Look through the listing below and give the number of lines in which "protein" occurs, nothing more.

__Information__:
----

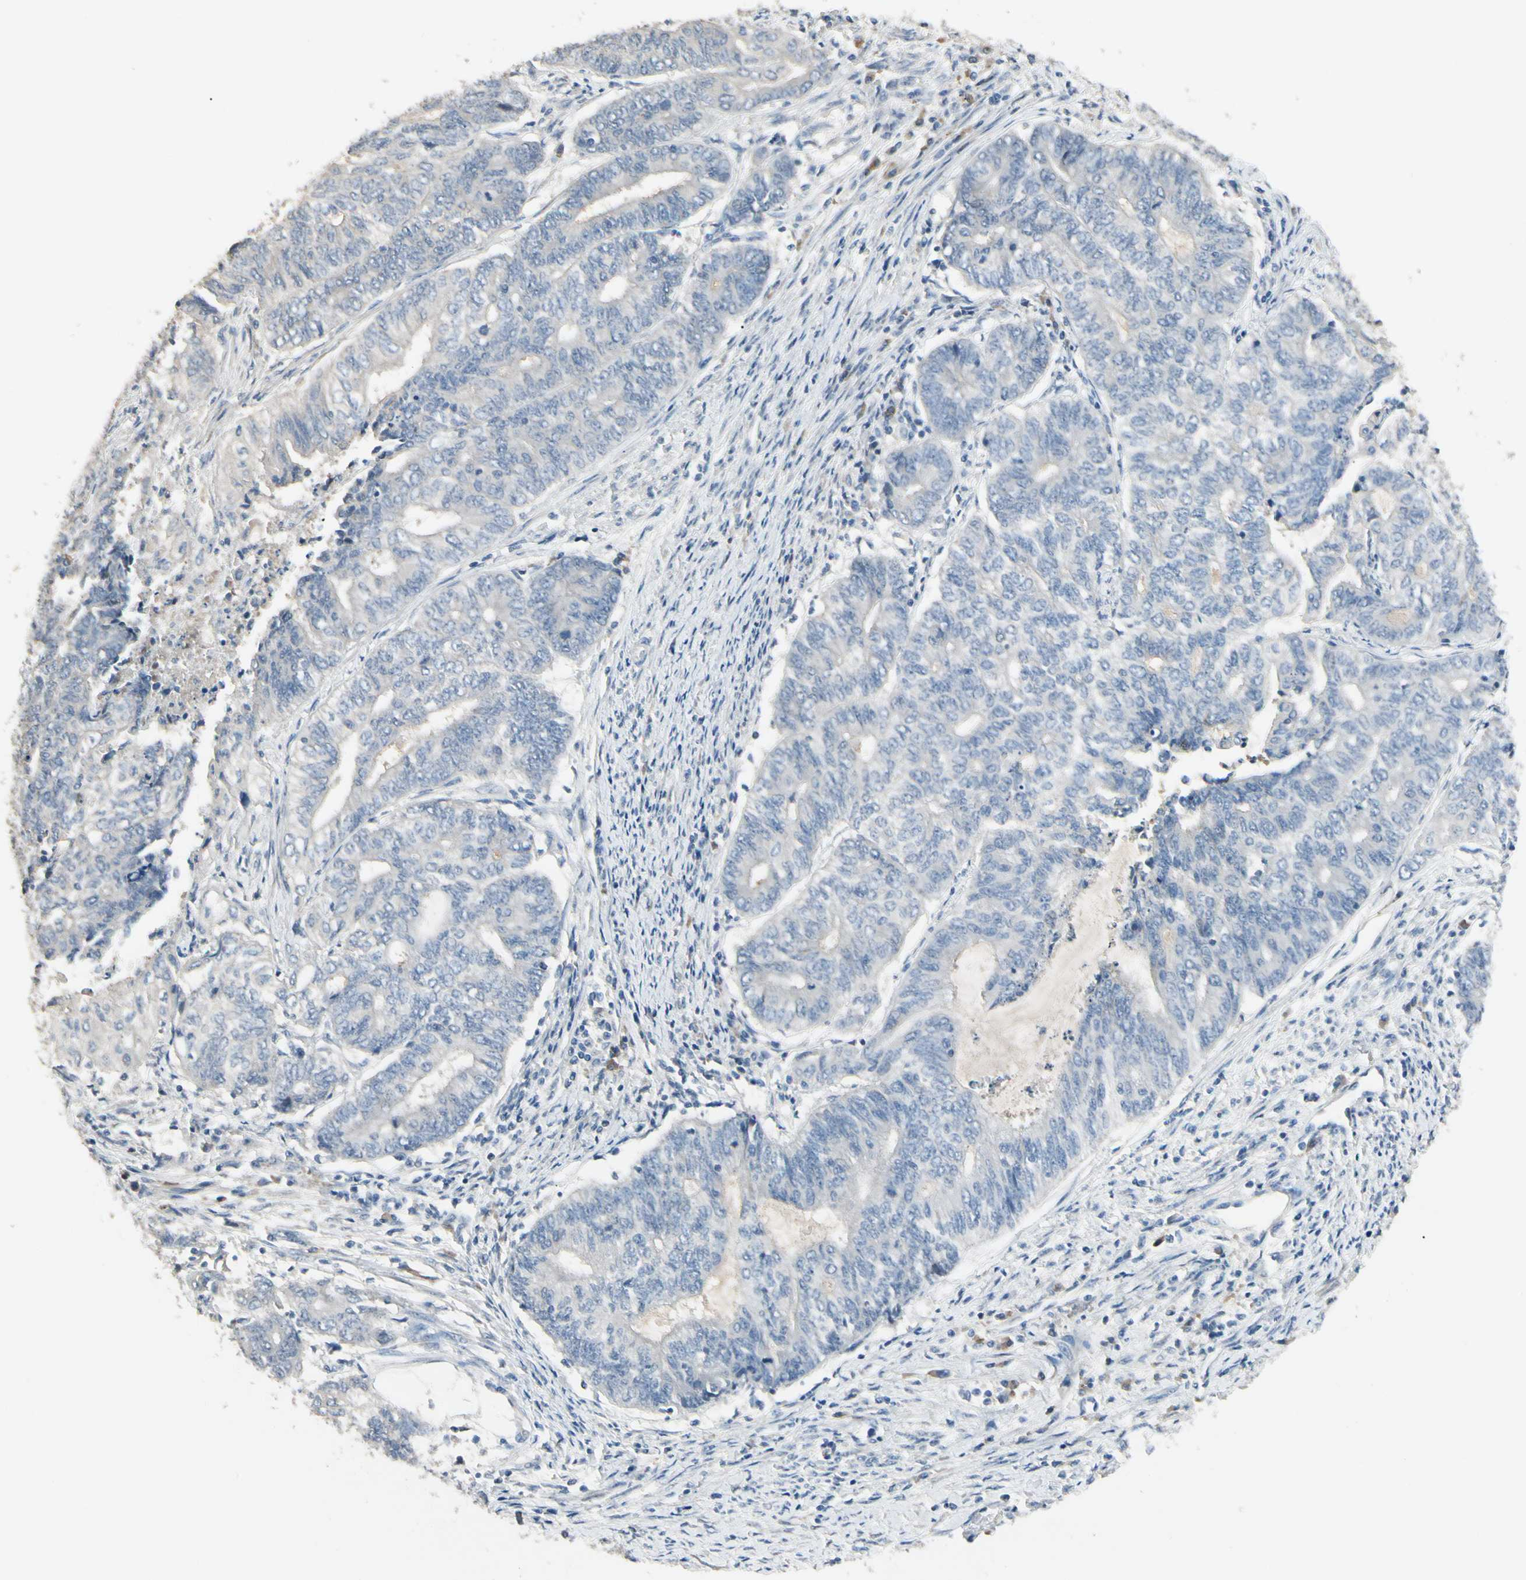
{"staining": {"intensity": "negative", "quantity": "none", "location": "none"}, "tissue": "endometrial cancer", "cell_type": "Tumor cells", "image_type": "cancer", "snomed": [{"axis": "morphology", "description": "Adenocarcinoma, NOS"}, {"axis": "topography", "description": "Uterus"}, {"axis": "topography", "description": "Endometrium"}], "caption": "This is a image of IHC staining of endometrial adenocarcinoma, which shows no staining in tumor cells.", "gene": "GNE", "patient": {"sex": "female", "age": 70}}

----

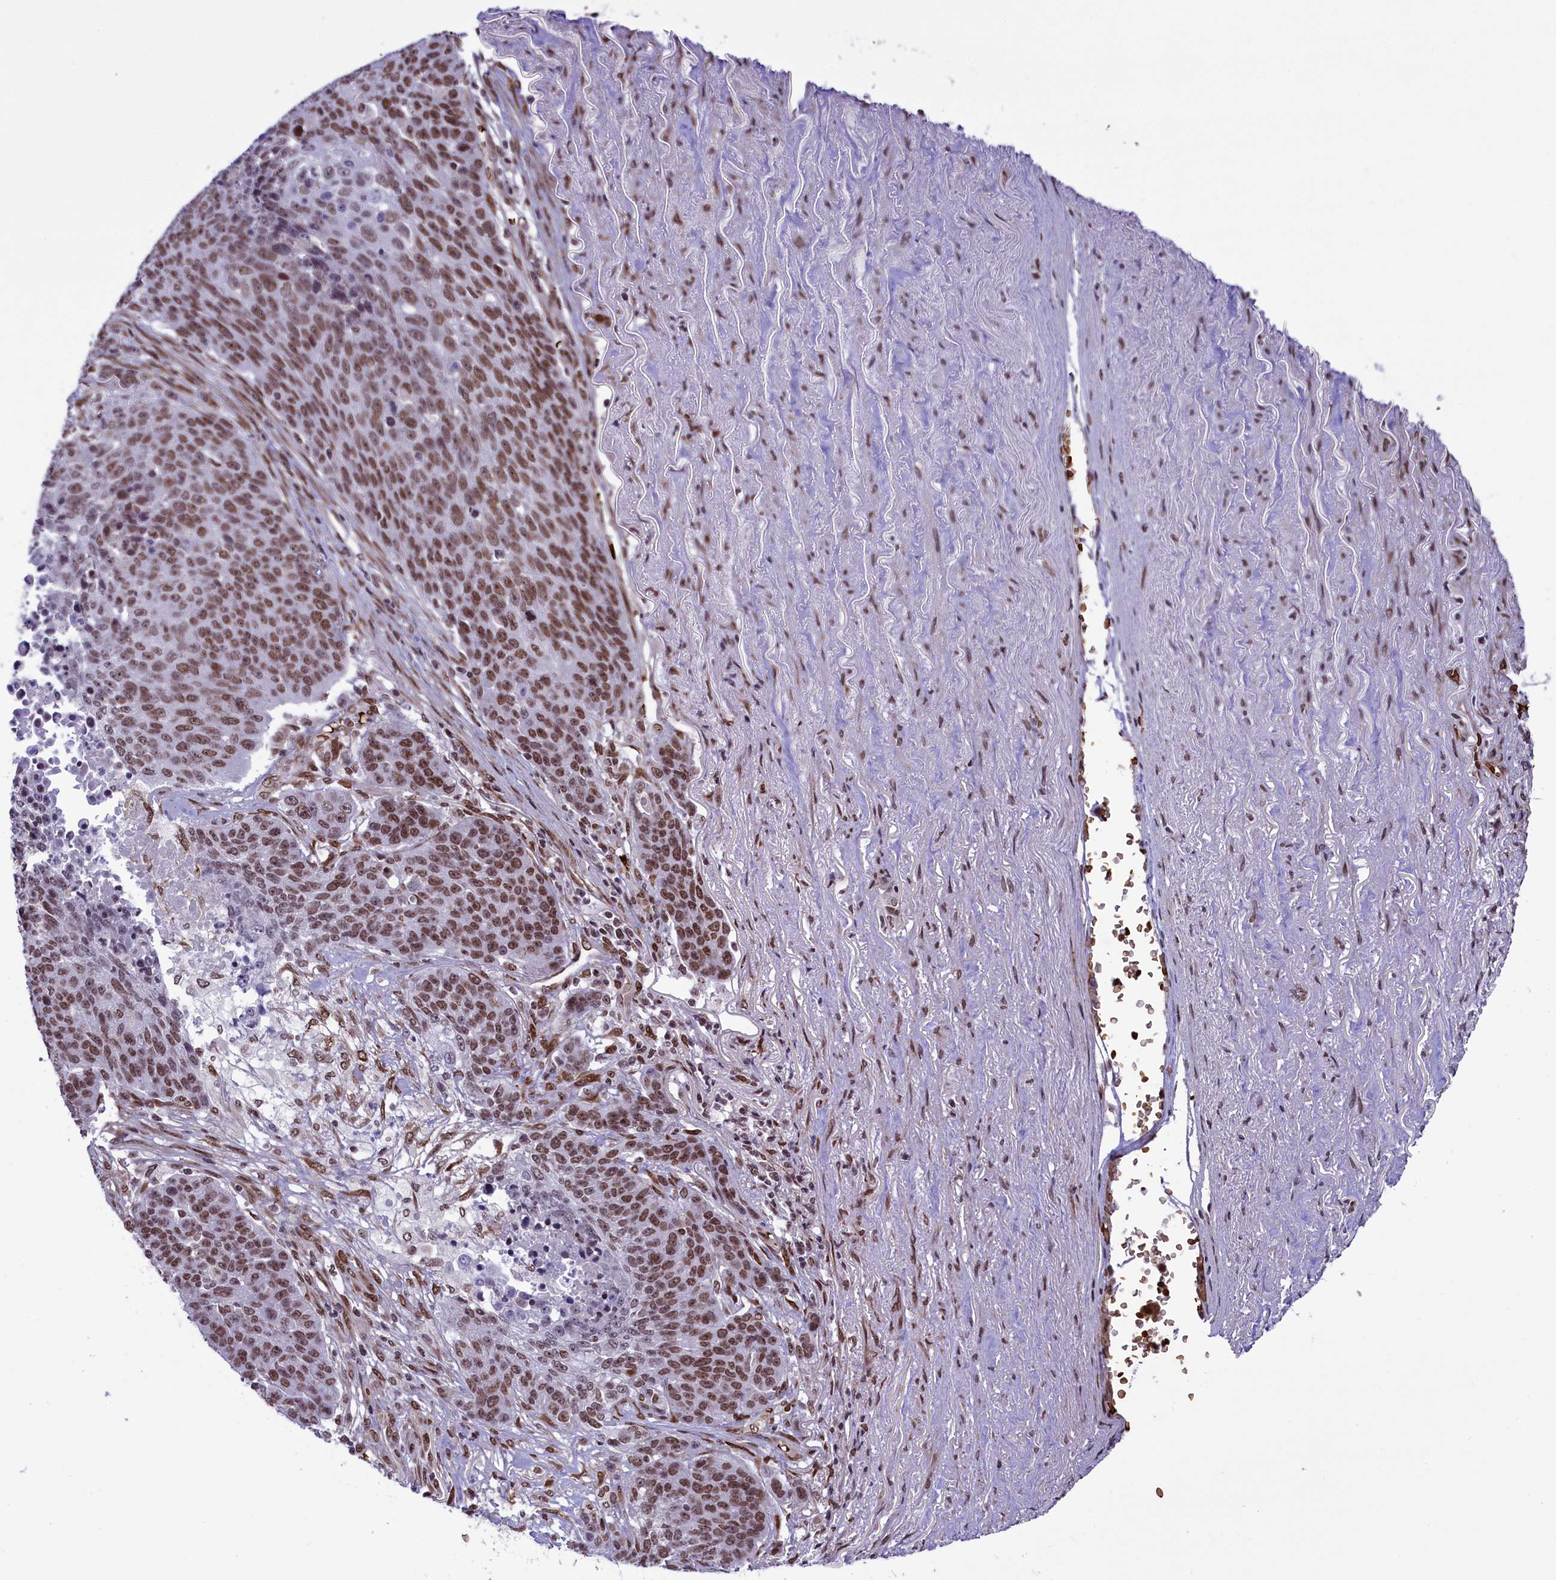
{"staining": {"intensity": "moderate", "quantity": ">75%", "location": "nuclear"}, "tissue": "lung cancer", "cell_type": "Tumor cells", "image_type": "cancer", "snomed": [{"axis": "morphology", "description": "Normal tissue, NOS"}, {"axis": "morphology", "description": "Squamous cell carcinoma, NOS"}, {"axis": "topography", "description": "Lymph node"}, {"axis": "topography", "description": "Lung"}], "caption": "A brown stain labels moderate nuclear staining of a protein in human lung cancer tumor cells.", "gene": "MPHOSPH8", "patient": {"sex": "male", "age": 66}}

----

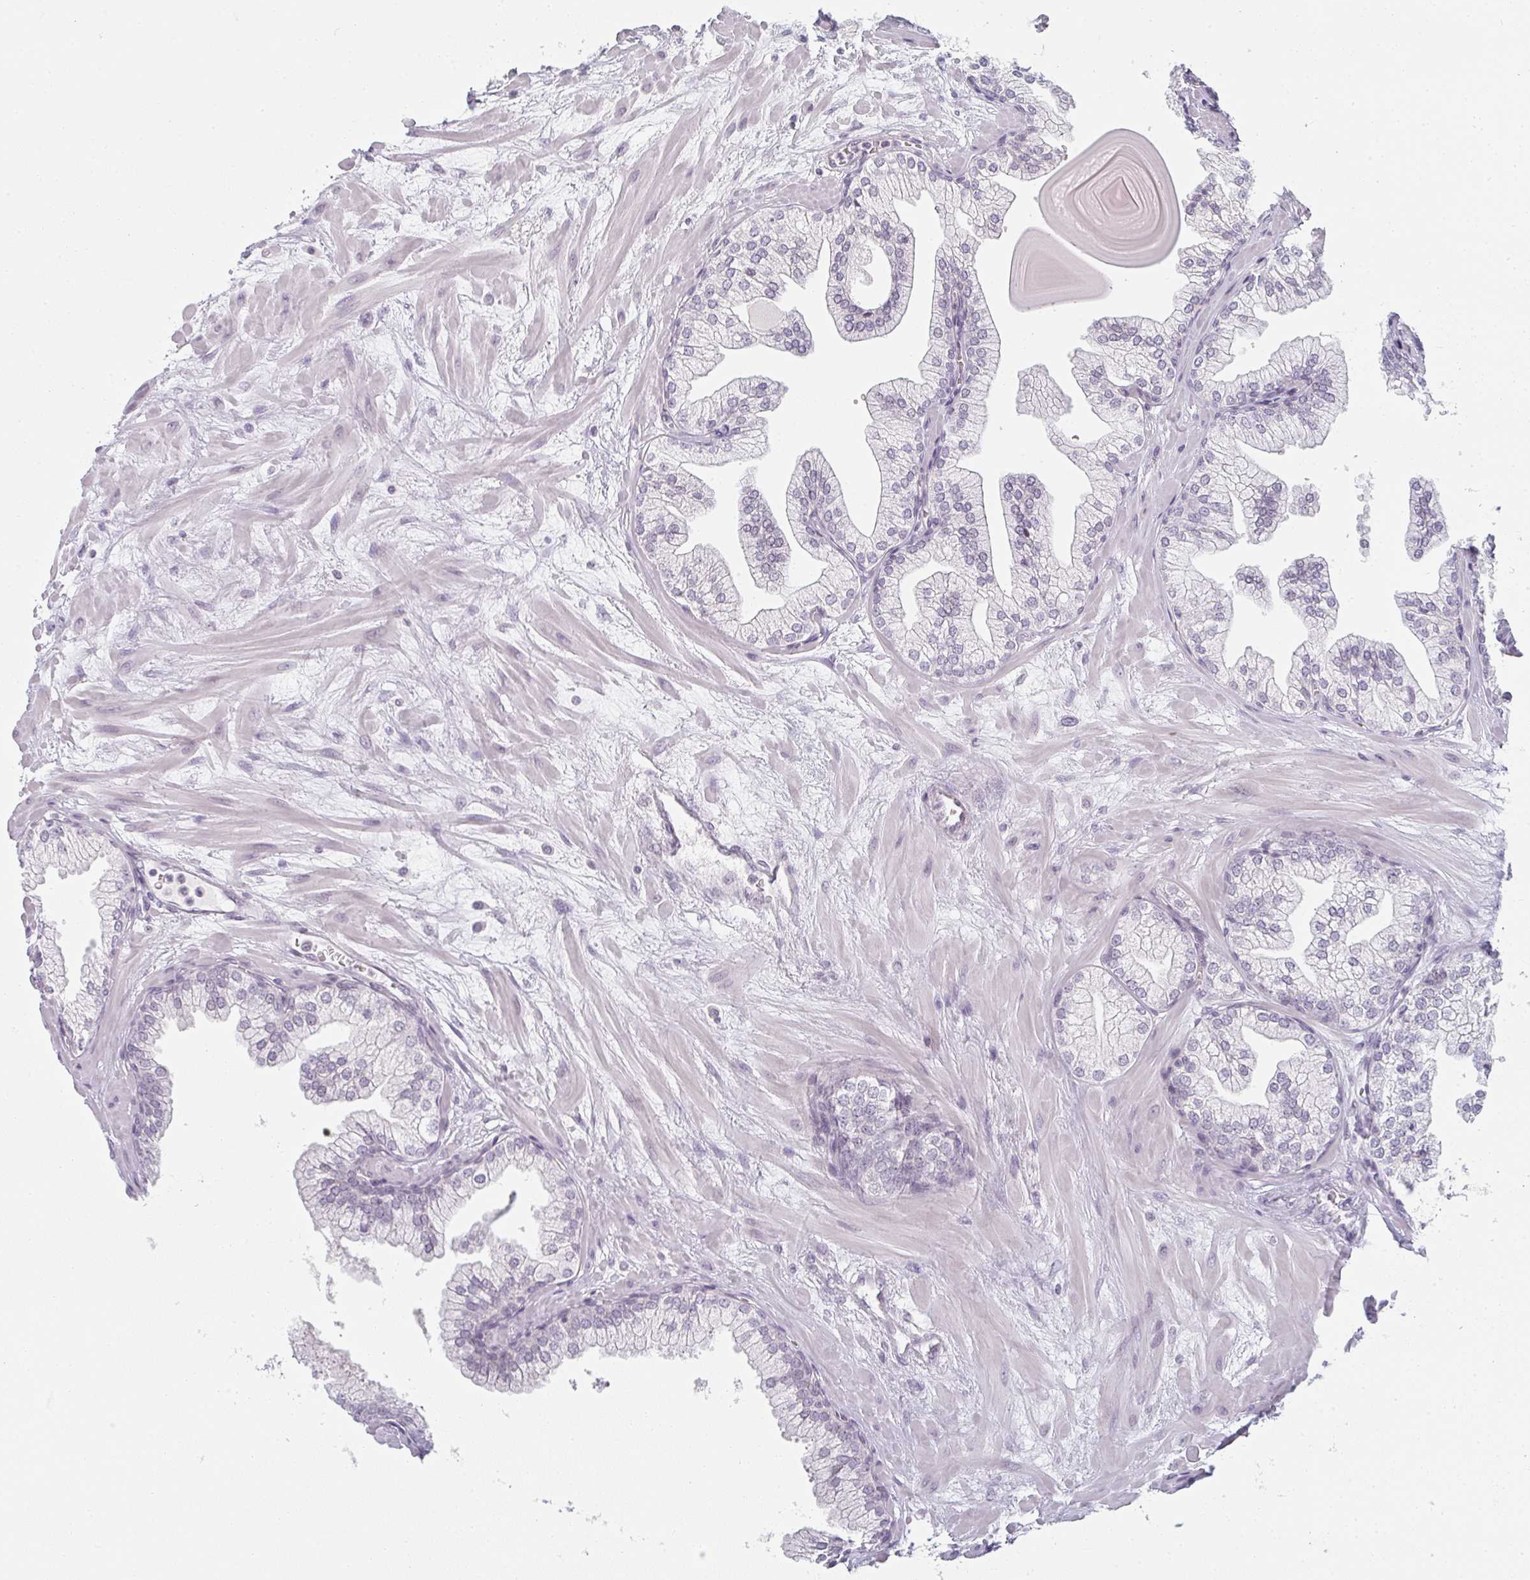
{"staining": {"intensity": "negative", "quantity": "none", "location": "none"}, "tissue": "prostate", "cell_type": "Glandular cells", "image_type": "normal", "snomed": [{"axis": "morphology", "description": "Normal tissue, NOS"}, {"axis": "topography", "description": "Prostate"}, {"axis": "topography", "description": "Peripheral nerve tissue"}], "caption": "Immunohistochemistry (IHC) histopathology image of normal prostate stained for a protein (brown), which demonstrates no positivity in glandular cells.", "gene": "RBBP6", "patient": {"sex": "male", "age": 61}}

----

__Response to the exercise__: 2